Keep private information private: open-source intelligence (OSINT) is often used to guess probable security questions and passwords. Do not discuss private business in public. An example of this was when Mcfee accused Binance of having been supposedly hacked; they publicly shared the exchange Bitcoin storage address with thousand of BTC in it to prove it wasn’t hacked. This information as little as it is will lead trace of unmasking illegal crypto spenders back to the exchange as seen here
Pentesting: employ qualified external specialists to conduct social engineering attacks to double-check your employees, policies, and physical security infrastructure.
According to Webroot, phishing is the number one cause of breaches for organizations around the world. A recent Webroot sponsored survey of influencers found that 63% have experienced a phishing attack in the last two years, 35% expect to suffer more phishing attacks in the next two years, 43% plan to invest in new threat technology as a result.
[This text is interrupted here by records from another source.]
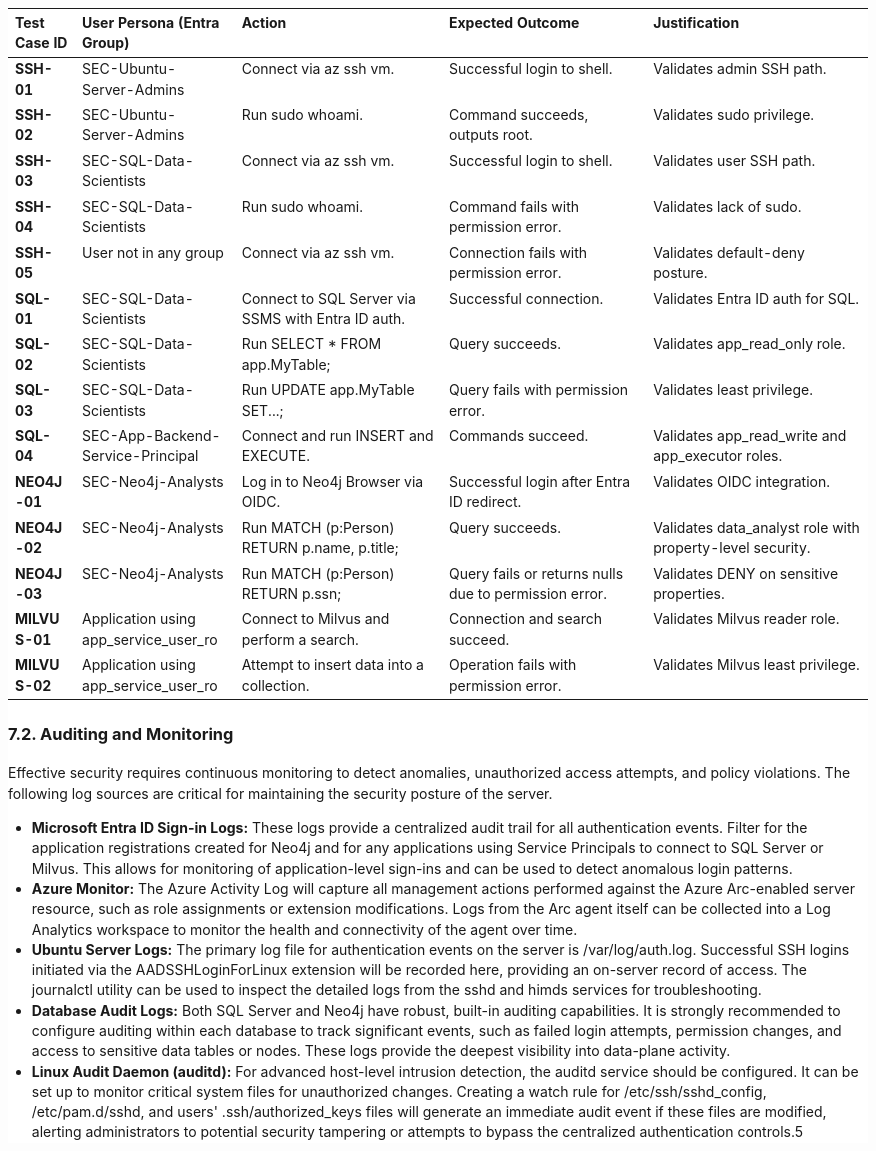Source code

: | Test Case ID | User Persona (Entra Group) | Action | Expected Outcome | Justification |
| :---- | :---- | :---- | :---- | :---- |
| **SSH-01** | SEC-Ubuntu-Server-Admins | Connect via az ssh vm. | Successful login to shell. | Validates admin SSH path. |
| **SSH-02** | SEC-Ubuntu-Server-Admins | Run sudo whoami. | Command succeeds, outputs root. | Validates sudo privilege. |
| **SSH-03** | SEC-SQL-Data-Scientists | Connect via az ssh vm. | Successful login to shell. | Validates user SSH path. |
| **SSH-04** | SEC-SQL-Data-Scientists | Run sudo whoami. | Command fails with permission error. | Validates lack of sudo. |
| **SSH-05** | User not in any group | Connect via az ssh vm. | Connection fails with permission error. | Validates default-deny posture. |
| **SQL-01** | SEC-SQL-Data-Scientists | Connect to SQL Server via SSMS with Entra ID auth. | Successful connection. | Validates Entra ID auth for SQL. |
| **SQL-02** | SEC-SQL-Data-Scientists | Run SELECT \* FROM app.MyTable; | Query succeeds. | Validates app\_read\_only role. |
| **SQL-03** | SEC-SQL-Data-Scientists | Run UPDATE app.MyTable SET...; | Query fails with permission error. | Validates least privilege. |
| **SQL-04** | SEC-App-Backend-Service-Principal | Connect and run INSERT and EXECUTE. | Commands succeed. | Validates app\_read\_write and app\_executor roles. |
| **NEO4J-01** | SEC-Neo4j-Analysts | Log in to Neo4j Browser via OIDC. | Successful login after Entra ID redirect. | Validates OIDC integration. |
| **NEO4J-02** | SEC-Neo4j-Analysts | Run MATCH (p:Person) RETURN p.name, p.title; | Query succeeds. | Validates data\_analyst role with property-level security. |
| **NEO4J-03** | SEC-Neo4j-Analysts | Run MATCH (p:Person) RETURN p.ssn; | Query fails or returns nulls due to permission error. | Validates DENY on sensitive properties. |
| **MILVUS-01** | Application using app\_service\_user\_ro | Connect to Milvus and perform a search. | Connection and search succeed. | Validates Milvus reader role. |
| **MILVUS-02** | Application using app\_service\_user\_ro | Attempt to insert data into a collection. | Operation fails with permission error. | Validates Milvus least privilege. |

### **7.2. Auditing and Monitoring**

Effective security requires continuous monitoring to detect anomalies, unauthorized access attempts, and policy violations. The following log sources are critical for maintaining the security posture of the server.

* **Microsoft Entra ID Sign-in Logs:** These logs provide a centralized audit trail for all authentication events. Filter for the application registrations created for Neo4j and for any applications using Service Principals to connect to SQL Server or Milvus. This allows for monitoring of application-level sign-ins and can be used to detect anomalous login patterns.  
* **Azure Monitor:** The Azure Activity Log will capture all management actions performed against the Azure Arc-enabled server resource, such as role assignments or extension modifications. Logs from the Arc agent itself can be collected into a Log Analytics workspace to monitor the health and connectivity of the agent over time.  
* **Ubuntu Server Logs:** The primary log file for authentication events on the server is /var/log/auth.log. Successful SSH logins initiated via the AADSSHLoginForLinux extension will be recorded here, providing an on-server record of access. The journalctl utility can be used to inspect the detailed logs from the sshd and himds services for troubleshooting.  
* **Database Audit Logs:** Both SQL Server and Neo4j have robust, built-in auditing capabilities. It is strongly recommended to configure auditing within each database to track significant events, such as failed login attempts, permission changes, and access to sensitive data tables or nodes. These logs provide the deepest visibility into data-plane activity.  
* **Linux Audit Daemon (auditd):** For advanced host-level intrusion detection, the auditd service should be configured. It can be set up to monitor critical system files for unauthorized changes. Creating a watch rule for /etc/ssh/sshd\_config, /etc/pam.d/sshd, and users' .ssh/authorized\_keys files will generate an immediate audit event if these files are modified, alerting administrators to potential security tampering or attempts to bypass the centralized authentication controls.5
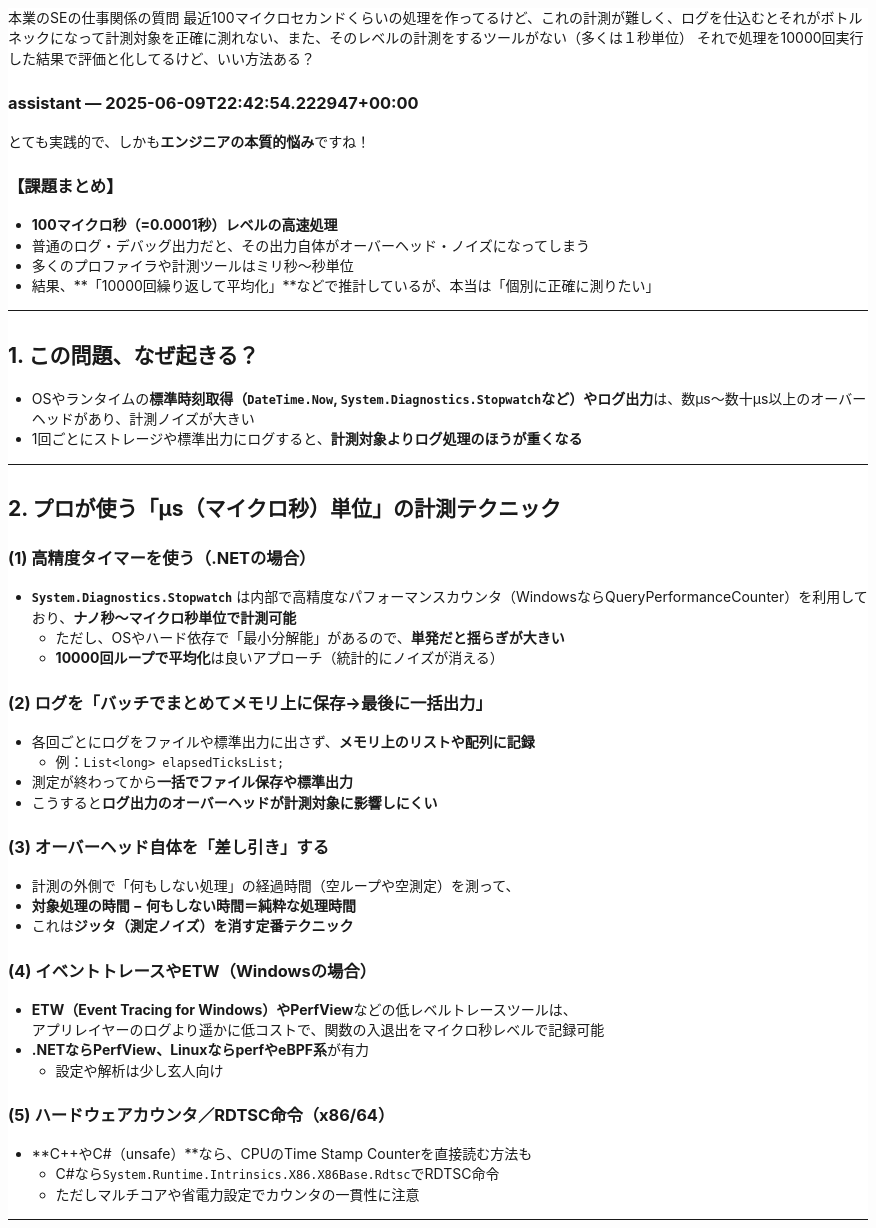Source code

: 本業のSEの仕事関係の質問
最近100マイクロセカンドくらいの処理を作ってるけど、これの計測が難しく、ログを仕込むとそれがボトルネックになって計測対象を正確に測れない、また、そのレベルの計測をするツールがない（多くは１秒単位）
それで処理を10000回実行した結果で評価と化してるけど、いい方法ある？
### assistant — 2025-06-09T22:42:54.222947+00:00

とても実践的で、しかも**エンジニアの本質的悩み**ですね！
### 【課題まとめ】
- **100マイクロ秒（=0.0001秒）レベルの高速処理**
- 普通のログ・デバッグ出力だと、その出力自体がオーバーヘッド・ノイズになってしまう
- 多くのプロファイラや計測ツールはミリ秒〜秒単位
- 結果、**「10000回繰り返して平均化」**などで推計しているが、本当は「個別に正確に測りたい」

---

## 1. **この問題、なぜ起きる？**

- OSやランタイムの**標準時刻取得（`DateTime.Now`, `System.Diagnostics.Stopwatch`など）やログ出力**は、数μs〜数十μs以上のオーバーヘッドがあり、計測ノイズが大きい
- 1回ごとにストレージや標準出力にログすると、**計測対象よりログ処理のほうが重くなる**

---

## 2. **プロが使う「μs（マイクロ秒）単位」の計測テクニック**
### (1) **高精度タイマーを使う（.NETの場合）**
- **`System.Diagnostics.Stopwatch`** は内部で高精度なパフォーマンスカウンタ（WindowsならQueryPerformanceCounter）を利用しており、**ナノ秒〜マイクロ秒単位で計測可能**
    - ただし、OSやハード依存で「最小分解能」があるので、**単発だと揺らぎが大きい**  
    - **10000回ループで平均化**は良いアプローチ（統計的にノイズが消える）
### (2) **ログを「バッチでまとめてメモリ上に保存→最後に一括出力」**
- 各回ごとにログをファイルや標準出力に出さず、**メモリ上のリストや配列に記録**  
    - 例：`List<long> elapsedTicksList;`
- 測定が終わってから**一括でファイル保存や標準出力**
- こうすると**ログ出力のオーバーヘッドが計測対象に影響しにくい**
### (3) **オーバーヘッド自体を「差し引き」する**
- 計測の外側で「何もしない処理」の経過時間（空ループや空測定）を測って、
- **対象処理の時間 − 何もしない時間＝純粋な処理時間**
- これは**ジッタ（測定ノイズ）を消す定番テクニック**
### (4) **イベントトレースやETW（Windowsの場合）**
- **ETW（Event Tracing for Windows）**や**PerfView**などの低レベルトレースツールは、  
  アプリレイヤーのログより遥かに低コストで、関数の入退出をマイクロ秒レベルで記録可能
- **.NETならPerfView、LinuxならperfやeBPF系**が有力
    - 設定や解析は少し玄人向け
### (5) **ハードウェアカウンタ／RDTSC命令（x86/64）**
- **C++やC#（unsafe）**なら、CPUのTime Stamp Counterを直接読む方法も
    - C#なら`System.Runtime.Intrinsics.X86.X86Base.Rdtsc`でRDTSC命令
    - ただしマルチコアや省電力設定でカウンタの一貫性に注意

---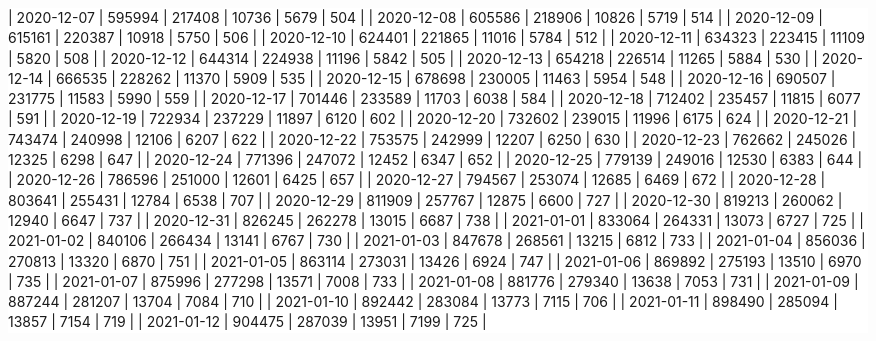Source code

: | 2020-12-07 | 595994 | 217408 | 10736 | 5679 | 504 |
| 2020-12-08 | 605586 | 218906 | 10826 | 5719 | 514 |
| 2020-12-09 | 615161 | 220387 | 10918 | 5750 | 506 |
| 2020-12-10 | 624401 | 221865 | 11016 | 5784 | 512 |
| 2020-12-11 | 634323 | 223415 | 11109 | 5820 | 508 |
| 2020-12-12 | 644314 | 224938 | 11196 | 5842 | 505 |
| 2020-12-13 | 654218 | 226514 | 11265 | 5884 | 530 |
| 2020-12-14 | 666535 | 228262 | 11370 | 5909 | 535 |
| 2020-12-15 | 678698 | 230005 | 11463 | 5954 | 548 |
| 2020-12-16 | 690507 | 231775 | 11583 | 5990 | 559 |
| 2020-12-17 | 701446 | 233589 | 11703 | 6038 | 584 |
| 2020-12-18 | 712402 | 235457 | 11815 | 6077 | 591 |
| 2020-12-19 | 722934 | 237229 | 11897 | 6120 | 602 |
| 2020-12-20 | 732602 | 239015 | 11996 | 6175 | 624 |
| 2020-12-21 | 743474 | 240998 | 12106 | 6207 | 622 |
| 2020-12-22 | 753575 | 242999 | 12207 | 6250 | 630 |
| 2020-12-23 | 762662 | 245026 | 12325 | 6298 | 647 |
| 2020-12-24 | 771396 | 247072 | 12452 | 6347 | 652 |
| 2020-12-25 | 779139 | 249016 | 12530 | 6383 | 644 |
| 2020-12-26 | 786596 | 251000 | 12601 | 6425 | 657 |
| 2020-12-27 | 794567 | 253074 | 12685 | 6469 | 672 |
| 2020-12-28 | 803641 | 255431 | 12784 | 6538 | 707 |
| 2020-12-29 | 811909 | 257767 | 12875 | 6600 | 727 |
| 2020-12-30 | 819213 | 260062 | 12940 | 6647 | 737 |
| 2020-12-31 | 826245 | 262278 | 13015 | 6687 | 738 |
| 2021-01-01 | 833064 | 264331 | 13073 | 6727 | 725 |
| 2021-01-02 | 840106 | 266434 | 13141 | 6767 | 730 |
| 2021-01-03 | 847678 | 268561 | 13215 | 6812 | 733 |
| 2021-01-04 | 856036 | 270813 | 13320 | 6870 | 751 |
| 2021-01-05 | 863114 | 273031 | 13426 | 6924 | 747 |
| 2021-01-06 | 869892 | 275193 | 13510 | 6970 | 735 |
| 2021-01-07 | 875996 | 277298 | 13571 | 7008 | 733 |
| 2021-01-08 | 881776 | 279340 | 13638 | 7053 | 731 |
| 2021-01-09 | 887244 | 281207 | 13704 | 7084 | 710 |
| 2021-01-10 | 892442 | 283084 | 13773 | 7115 | 706 |
| 2021-01-11 | 898490 | 285094 | 13857 | 7154 | 719 |
| 2021-01-12 | 904475 | 287039 | 13951 | 7199 | 725 |
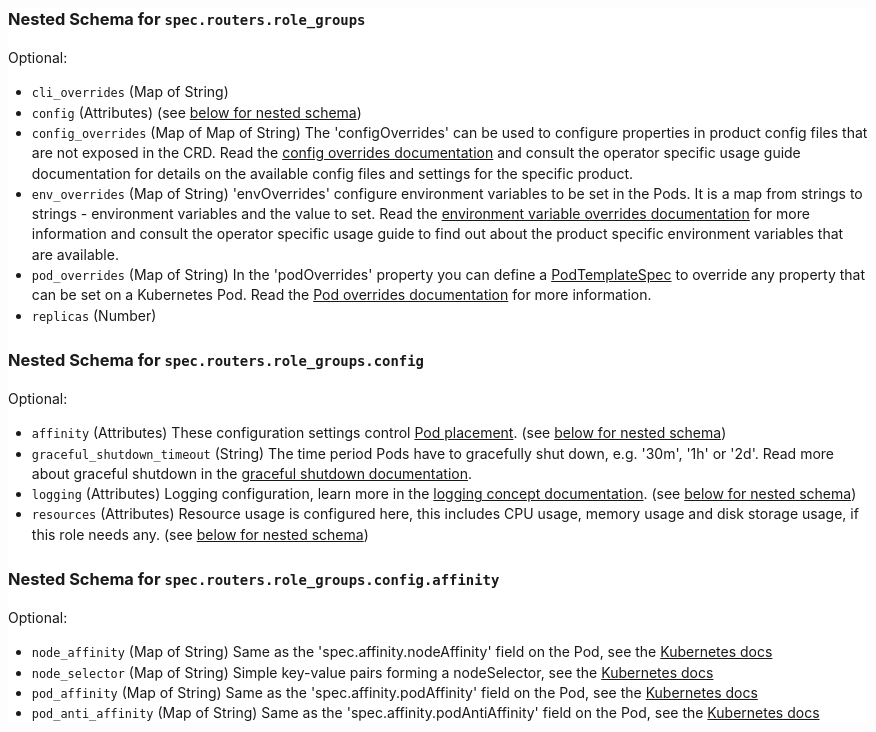 <a id="nestedatt--spec--routers--role_groups"></a>
### Nested Schema for `spec.routers.role_groups`

Optional:

- `cli_overrides` (Map of String)
- `config` (Attributes) (see [below for nested schema](#nestedatt--spec--routers--role_groups--config))
- `config_overrides` (Map of Map of String) The 'configOverrides' can be used to configure properties in product config files that are not exposed in the CRD. Read the [config overrides documentation](https://docs.stackable.tech/home/nightly/concepts/overrides#config-overrides) and consult the operator specific usage guide documentation for details on the available config files and settings for the specific product.
- `env_overrides` (Map of String) 'envOverrides' configure environment variables to be set in the Pods. It is a map from strings to strings - environment variables and the value to set. Read the [environment variable overrides documentation](https://docs.stackable.tech/home/nightly/concepts/overrides#env-overrides) for more information and consult the operator specific usage guide to find out about the product specific environment variables that are available.
- `pod_overrides` (Map of String) In the 'podOverrides' property you can define a [PodTemplateSpec](https://kubernetes.io/docs/reference/generated/kubernetes-api/v1.27/#podtemplatespec-v1-core) to override any property that can be set on a Kubernetes Pod. Read the [Pod overrides documentation](https://docs.stackable.tech/home/nightly/concepts/overrides#pod-overrides) for more information.
- `replicas` (Number)

<a id="nestedatt--spec--routers--role_groups--config"></a>
### Nested Schema for `spec.routers.role_groups.config`

Optional:

- `affinity` (Attributes) These configuration settings control [Pod placement](https://docs.stackable.tech/home/nightly/concepts/operations/pod_placement). (see [below for nested schema](#nestedatt--spec--routers--role_groups--config--affinity))
- `graceful_shutdown_timeout` (String) The time period Pods have to gracefully shut down, e.g. '30m', '1h' or '2d'. Read more about graceful shutdown in the [graceful shutdown documentation](https://docs.stackable.tech/home/nightly/druid/usage-guide/operations/graceful-shutdown).
- `logging` (Attributes) Logging configuration, learn more in the [logging concept documentation](https://docs.stackable.tech/home/nightly/concepts/logging). (see [below for nested schema](#nestedatt--spec--routers--role_groups--config--logging))
- `resources` (Attributes) Resource usage is configured here, this includes CPU usage, memory usage and disk storage usage, if this role needs any. (see [below for nested schema](#nestedatt--spec--routers--role_groups--config--resources))

<a id="nestedatt--spec--routers--role_groups--config--affinity"></a>
### Nested Schema for `spec.routers.role_groups.config.affinity`

Optional:

- `node_affinity` (Map of String) Same as the 'spec.affinity.nodeAffinity' field on the Pod, see the [Kubernetes docs](https://kubernetes.io/docs/concepts/scheduling-eviction/assign-pod-node)
- `node_selector` (Map of String) Simple key-value pairs forming a nodeSelector, see the [Kubernetes docs](https://kubernetes.io/docs/concepts/scheduling-eviction/assign-pod-node)
- `pod_affinity` (Map of String) Same as the 'spec.affinity.podAffinity' field on the Pod, see the [Kubernetes docs](https://kubernetes.io/docs/concepts/scheduling-eviction/assign-pod-node)
- `pod_anti_affinity` (Map of String) Same as the 'spec.affinity.podAntiAffinity' field on the Pod, see the [Kubernetes docs](https://kubernetes.io/docs/concepts/scheduling-eviction/assign-pod-node)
One acclaimed solution I am yet to try out is real-time anti-phishing technology.
How does this work?
It uses advanced machine learning and real-time URL validation to spot zero-hour phishing sites in milliseconds, instead of relying on static, outdated lists.
It helps in phishing prevention by keeping your employees away from phishing sites even if they click on malicious links in emails. They are outrightly unable to visit these sites. See phishprotection.com
Another solution is to carry out deliberate attacks on employees to test their security awareness strength and proffer further pieces of training where they fail.
Social engineering attacks are closely tied to a general lack of cybersecurity culture. The solution would require a bespoke cybersecurity education for your organization’s topmost leadership to the least employee.
Having spent millions on highly-complex infrastructure – if you don’t also train your employees, you’ll be a victim of loss.
Because human error will always be the most significant security risk to your organization’s data, phishing emails, an infected USB drive, a malicious download, a scam phone call, etc. are only a few tactics most often used to break in and compromise data. Someone inside always opens the door for these attacks.